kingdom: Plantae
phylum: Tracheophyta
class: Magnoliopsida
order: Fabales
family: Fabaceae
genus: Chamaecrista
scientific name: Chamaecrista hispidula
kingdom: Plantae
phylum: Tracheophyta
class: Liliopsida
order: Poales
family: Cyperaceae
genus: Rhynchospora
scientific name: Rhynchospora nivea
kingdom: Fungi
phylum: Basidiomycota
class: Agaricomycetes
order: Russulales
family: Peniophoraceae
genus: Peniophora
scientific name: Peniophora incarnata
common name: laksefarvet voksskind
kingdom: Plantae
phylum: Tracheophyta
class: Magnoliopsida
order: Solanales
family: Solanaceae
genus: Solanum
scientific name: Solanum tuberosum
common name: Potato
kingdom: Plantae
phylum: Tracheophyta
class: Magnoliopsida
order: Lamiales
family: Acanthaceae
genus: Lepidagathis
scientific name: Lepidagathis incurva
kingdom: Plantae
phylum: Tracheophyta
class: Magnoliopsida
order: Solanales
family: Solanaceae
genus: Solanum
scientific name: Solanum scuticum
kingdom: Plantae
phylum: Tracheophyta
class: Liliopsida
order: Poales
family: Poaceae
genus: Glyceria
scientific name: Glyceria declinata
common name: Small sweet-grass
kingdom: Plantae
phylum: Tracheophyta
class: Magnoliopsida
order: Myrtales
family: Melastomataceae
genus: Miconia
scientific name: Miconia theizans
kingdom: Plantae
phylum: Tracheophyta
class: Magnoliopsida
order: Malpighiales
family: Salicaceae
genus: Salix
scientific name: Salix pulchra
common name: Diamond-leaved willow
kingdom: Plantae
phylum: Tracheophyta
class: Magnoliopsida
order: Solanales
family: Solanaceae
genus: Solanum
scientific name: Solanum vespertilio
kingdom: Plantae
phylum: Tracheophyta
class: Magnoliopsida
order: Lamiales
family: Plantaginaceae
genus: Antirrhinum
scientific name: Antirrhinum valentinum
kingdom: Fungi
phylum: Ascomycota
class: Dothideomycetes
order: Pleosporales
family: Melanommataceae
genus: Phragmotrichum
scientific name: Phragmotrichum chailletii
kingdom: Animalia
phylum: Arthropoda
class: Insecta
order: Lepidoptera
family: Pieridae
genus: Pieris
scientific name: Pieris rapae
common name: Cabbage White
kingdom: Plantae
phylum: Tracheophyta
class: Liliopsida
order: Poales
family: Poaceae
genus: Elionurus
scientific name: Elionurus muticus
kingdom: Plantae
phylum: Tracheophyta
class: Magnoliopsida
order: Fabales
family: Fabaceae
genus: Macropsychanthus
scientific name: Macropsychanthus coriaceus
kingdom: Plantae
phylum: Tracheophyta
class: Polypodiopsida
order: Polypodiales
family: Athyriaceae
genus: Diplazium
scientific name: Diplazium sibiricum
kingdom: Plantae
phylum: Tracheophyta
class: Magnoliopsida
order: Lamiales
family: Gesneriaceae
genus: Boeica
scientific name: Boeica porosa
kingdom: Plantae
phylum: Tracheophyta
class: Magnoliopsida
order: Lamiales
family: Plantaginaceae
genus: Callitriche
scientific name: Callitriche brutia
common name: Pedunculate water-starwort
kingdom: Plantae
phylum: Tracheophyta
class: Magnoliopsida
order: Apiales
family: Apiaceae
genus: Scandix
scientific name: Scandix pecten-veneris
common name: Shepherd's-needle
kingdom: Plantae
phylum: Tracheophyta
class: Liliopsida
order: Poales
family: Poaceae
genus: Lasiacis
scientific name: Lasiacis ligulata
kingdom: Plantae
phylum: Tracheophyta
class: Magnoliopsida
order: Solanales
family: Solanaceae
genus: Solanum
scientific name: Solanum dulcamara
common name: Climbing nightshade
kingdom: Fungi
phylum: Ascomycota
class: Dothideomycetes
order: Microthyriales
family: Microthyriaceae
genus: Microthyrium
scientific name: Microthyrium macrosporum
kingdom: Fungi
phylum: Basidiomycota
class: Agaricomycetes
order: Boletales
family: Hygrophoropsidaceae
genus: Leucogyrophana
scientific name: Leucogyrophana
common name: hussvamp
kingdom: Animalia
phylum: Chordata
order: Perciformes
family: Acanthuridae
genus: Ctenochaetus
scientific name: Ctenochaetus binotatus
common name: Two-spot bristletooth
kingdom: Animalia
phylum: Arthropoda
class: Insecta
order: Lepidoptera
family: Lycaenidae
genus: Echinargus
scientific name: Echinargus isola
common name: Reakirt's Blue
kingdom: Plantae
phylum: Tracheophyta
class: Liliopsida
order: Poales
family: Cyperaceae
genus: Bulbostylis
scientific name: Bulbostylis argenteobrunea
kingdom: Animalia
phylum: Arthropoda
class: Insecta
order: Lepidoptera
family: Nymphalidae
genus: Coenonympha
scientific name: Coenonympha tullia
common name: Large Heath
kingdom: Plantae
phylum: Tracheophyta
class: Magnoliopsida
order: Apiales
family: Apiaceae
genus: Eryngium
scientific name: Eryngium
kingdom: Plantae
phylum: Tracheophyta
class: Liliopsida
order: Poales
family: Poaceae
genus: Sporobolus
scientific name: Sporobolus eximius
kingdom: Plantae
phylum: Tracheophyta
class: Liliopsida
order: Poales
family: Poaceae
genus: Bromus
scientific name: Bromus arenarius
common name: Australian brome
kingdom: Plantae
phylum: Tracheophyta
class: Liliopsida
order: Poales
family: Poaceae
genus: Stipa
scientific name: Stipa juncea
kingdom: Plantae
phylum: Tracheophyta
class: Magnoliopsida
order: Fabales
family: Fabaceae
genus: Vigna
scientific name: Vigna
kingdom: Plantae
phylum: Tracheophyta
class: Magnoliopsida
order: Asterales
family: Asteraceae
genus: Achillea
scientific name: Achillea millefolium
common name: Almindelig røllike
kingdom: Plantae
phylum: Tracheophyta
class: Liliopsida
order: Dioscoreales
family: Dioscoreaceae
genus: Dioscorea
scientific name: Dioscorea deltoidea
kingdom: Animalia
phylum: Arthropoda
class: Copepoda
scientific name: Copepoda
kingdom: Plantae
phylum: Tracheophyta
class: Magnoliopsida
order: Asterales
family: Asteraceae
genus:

■ Task prompt:
Rewrite the stretch from the start of the records through the line that contains "family: Peniophoraceae", replacing "scientific name" with "species name" and keeping everything else the same.

■ Result of this task:
kingdom: Plantae
phylum: Tracheophyta
class: Magnoliopsida
order: Fabales
family: Fabaceae
genus: Chamaecrista
species name: Chamaecrista hispidula
kingdom: Plantae
phylum: Tracheophyta
class: Liliopsida
order: Poales
family: Cyperaceae
genus: Rhynchospora
species name: Rhynchospora nivea
kingdom: Fungi
phylum: Basidiomycota
class: Agaricomycetes
order: Russulales
family: Peniophoraceae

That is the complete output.